> **TASK OBJECTIVE**
Return each line of the data below that contains the word "many". Treat uppercase and lowercase as different.

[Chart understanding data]
--- START ---
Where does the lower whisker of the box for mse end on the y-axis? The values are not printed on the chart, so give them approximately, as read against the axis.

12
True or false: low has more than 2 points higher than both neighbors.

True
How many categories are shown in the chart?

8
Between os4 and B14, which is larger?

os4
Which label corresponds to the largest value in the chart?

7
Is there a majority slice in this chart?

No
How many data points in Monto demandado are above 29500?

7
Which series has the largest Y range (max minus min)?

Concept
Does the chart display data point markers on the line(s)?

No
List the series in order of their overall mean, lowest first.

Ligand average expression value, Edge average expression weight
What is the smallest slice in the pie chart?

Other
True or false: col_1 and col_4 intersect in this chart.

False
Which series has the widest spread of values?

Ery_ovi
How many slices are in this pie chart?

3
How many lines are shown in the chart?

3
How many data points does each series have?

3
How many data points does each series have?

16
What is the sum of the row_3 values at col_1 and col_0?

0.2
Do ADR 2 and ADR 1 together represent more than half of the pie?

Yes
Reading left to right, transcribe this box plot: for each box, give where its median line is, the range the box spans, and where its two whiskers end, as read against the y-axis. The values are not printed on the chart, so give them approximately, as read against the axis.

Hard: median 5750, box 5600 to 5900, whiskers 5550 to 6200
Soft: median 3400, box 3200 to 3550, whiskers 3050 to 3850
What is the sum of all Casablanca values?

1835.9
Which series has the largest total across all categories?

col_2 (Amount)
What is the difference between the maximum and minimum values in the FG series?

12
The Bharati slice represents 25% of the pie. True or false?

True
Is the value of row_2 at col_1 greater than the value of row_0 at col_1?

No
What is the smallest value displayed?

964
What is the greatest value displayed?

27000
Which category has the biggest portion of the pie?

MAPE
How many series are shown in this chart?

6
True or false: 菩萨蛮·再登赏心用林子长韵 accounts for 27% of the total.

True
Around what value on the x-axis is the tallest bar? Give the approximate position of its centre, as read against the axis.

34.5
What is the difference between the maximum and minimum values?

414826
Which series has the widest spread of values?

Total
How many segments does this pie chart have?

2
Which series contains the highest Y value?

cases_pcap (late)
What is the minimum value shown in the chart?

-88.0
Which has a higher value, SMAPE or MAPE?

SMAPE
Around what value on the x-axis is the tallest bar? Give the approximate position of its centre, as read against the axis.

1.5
--- END ---
> **FINAL ANSWER**
How many categories are shown in the chart?
How many data points in Monto demandado are above 29500?
How many slices are in this pie chart?
How many lines are shown in the chart?
How many data points does each series have?
How many data points does each series have?
How many series are shown in this chart?
How many segments does this pie chart have?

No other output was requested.